→ **Testo di lettura**
----

La pedalata di Moser non passa mai di moda

Inaugurato con tanta gente il museo della bici e delle maglie del grande Checco. Ma il giovane Ignazio si ferma e non prende parte alla Settimana Tricolore


di Gianpaolo Tessari


TRENTO. Un marchio, anzi un brand, come dice chi se ne intende: quale brand? Ma quello dei Moser, di Francesco (in particolare, ma non solo) che ieri ha festeggiato l’edizione numero 24 della sua pedalata. Una manifestazione a metà tra l’amarcord e lo sport che, come del resto il Checco, sembra aver fatto un patto con il diavolo per non invecchiare.

----

→ **Esercizi da svolgere**
(1) Trascrivi il passo dell'articolo sulla pedalata di Moser che comincia con le parole contenenti "di Gianpaolo Tessari" e termina con "per non invecchiare.".
(2) Secondo l'articolo sulla pedalata di Moser, quale edizione della sua pedalata ha festeggiato ieri Francesco Moser?

→ **Voci salvate**
----

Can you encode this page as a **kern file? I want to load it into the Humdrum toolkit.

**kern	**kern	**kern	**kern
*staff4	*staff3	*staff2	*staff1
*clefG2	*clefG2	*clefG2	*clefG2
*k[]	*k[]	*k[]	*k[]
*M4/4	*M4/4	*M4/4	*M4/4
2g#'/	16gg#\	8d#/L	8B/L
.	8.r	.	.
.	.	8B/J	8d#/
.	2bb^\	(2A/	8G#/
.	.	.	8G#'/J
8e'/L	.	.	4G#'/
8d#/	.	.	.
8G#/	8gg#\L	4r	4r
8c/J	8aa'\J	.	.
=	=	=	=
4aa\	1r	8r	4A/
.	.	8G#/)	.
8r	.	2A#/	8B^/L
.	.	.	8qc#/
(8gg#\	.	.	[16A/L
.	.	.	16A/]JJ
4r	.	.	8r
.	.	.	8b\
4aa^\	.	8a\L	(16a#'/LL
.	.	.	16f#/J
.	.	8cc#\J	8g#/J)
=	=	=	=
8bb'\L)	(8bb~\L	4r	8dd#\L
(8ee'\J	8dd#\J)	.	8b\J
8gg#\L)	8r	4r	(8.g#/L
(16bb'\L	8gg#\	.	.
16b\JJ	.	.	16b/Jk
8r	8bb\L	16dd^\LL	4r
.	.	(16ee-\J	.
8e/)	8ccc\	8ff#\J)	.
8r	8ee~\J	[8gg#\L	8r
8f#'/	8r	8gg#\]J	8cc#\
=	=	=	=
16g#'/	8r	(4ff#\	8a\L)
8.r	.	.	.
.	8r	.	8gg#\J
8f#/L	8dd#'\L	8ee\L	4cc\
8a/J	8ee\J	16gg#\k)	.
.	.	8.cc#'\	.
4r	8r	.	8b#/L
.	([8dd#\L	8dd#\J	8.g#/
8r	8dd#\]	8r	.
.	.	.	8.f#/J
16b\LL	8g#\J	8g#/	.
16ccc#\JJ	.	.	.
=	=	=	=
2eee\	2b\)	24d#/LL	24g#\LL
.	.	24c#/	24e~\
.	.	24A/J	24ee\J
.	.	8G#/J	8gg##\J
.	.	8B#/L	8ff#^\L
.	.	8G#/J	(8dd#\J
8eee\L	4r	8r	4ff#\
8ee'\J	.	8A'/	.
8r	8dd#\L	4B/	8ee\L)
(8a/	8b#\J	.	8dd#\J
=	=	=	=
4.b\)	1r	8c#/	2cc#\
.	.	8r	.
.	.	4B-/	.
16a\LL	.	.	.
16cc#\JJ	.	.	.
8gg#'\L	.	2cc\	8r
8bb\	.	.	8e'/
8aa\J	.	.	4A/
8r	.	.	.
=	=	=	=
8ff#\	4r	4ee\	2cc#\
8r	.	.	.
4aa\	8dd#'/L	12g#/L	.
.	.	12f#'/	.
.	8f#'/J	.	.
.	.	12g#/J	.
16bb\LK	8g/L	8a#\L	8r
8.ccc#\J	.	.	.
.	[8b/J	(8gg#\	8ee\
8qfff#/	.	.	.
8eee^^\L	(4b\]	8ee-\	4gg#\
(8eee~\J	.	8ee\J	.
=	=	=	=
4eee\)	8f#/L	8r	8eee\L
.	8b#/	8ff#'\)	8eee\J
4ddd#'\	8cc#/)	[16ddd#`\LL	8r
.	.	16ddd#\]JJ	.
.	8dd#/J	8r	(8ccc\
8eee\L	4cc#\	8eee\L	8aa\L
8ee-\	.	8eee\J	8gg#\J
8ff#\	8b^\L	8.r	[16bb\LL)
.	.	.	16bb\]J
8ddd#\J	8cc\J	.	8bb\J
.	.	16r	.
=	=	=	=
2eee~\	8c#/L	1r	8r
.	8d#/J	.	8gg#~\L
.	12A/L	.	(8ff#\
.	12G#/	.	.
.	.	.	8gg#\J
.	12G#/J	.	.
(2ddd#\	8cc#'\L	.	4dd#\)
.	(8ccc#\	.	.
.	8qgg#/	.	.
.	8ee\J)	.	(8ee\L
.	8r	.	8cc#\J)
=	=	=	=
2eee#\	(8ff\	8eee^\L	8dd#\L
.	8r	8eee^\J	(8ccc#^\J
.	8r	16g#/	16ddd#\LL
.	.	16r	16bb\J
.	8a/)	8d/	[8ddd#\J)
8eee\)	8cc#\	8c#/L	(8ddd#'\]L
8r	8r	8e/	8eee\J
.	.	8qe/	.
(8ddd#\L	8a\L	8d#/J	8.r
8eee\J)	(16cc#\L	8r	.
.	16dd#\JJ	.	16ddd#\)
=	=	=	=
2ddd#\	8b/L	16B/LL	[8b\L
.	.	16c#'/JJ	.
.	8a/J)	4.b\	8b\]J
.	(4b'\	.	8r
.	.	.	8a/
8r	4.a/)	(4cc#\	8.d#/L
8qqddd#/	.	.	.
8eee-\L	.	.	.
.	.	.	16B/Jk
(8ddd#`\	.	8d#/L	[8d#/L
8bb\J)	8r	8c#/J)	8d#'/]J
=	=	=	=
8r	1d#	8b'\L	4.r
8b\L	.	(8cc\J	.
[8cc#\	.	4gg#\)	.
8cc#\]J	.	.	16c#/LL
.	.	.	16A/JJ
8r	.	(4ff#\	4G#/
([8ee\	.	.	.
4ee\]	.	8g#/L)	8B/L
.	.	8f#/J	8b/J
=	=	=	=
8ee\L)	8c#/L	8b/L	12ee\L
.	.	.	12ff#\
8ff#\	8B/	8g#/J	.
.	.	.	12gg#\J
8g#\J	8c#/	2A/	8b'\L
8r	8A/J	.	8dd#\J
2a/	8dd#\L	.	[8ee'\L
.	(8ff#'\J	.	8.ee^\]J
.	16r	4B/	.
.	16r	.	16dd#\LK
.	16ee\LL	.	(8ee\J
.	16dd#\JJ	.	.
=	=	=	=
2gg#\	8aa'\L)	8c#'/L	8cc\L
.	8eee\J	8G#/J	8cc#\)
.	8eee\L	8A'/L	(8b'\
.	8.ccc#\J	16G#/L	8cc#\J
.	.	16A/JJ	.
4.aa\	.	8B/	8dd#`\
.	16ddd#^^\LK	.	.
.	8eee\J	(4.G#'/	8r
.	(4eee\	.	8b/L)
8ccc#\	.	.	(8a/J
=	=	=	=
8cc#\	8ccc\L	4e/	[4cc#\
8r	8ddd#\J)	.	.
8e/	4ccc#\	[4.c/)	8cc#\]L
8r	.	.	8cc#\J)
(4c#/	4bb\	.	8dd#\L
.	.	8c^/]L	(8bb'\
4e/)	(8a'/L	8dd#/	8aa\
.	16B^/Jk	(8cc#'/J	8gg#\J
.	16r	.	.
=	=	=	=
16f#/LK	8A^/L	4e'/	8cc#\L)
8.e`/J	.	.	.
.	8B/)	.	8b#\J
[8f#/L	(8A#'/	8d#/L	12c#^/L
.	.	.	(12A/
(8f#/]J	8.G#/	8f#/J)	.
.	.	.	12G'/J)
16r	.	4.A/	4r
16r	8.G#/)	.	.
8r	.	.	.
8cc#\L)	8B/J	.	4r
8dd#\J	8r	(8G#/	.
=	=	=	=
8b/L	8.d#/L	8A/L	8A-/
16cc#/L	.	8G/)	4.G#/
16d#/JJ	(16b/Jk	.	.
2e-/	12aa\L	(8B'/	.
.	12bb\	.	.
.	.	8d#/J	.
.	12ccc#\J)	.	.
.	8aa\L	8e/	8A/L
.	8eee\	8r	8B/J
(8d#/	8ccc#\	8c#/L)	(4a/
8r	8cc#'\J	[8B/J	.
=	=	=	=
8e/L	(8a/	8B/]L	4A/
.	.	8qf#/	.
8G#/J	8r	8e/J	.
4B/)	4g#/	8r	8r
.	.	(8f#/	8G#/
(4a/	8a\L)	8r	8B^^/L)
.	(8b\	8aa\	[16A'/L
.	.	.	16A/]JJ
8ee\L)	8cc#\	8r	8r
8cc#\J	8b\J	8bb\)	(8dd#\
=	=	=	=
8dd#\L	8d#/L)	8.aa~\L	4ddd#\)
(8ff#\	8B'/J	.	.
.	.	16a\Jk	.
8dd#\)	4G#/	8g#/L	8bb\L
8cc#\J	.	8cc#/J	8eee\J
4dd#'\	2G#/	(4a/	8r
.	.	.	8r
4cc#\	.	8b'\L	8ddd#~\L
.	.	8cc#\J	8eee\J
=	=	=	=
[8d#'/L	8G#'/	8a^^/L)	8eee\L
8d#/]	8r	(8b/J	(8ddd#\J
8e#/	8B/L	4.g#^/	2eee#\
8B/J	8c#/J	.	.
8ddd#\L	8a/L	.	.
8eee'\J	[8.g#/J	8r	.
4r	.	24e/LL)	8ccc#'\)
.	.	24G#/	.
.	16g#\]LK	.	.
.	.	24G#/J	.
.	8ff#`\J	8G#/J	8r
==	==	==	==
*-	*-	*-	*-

----

→ **Elenco risposte**
(1)
di Gianpaolo Tessari


TRENTO. Un marchio, anzi un brand, come dice chi se ne intende: quale brand? Ma quello dei Moser, di Francesco (in particolare, ma non solo) che ieri ha festeggiato l’edizione numero 24 della sua pedalata. Una manifestazione a metà tra l’amarcord e lo sport che, come del resto il Checco, sembra aver fatto un patto con il diavolo per non invecchiare.

(2) L'edizione numero 24.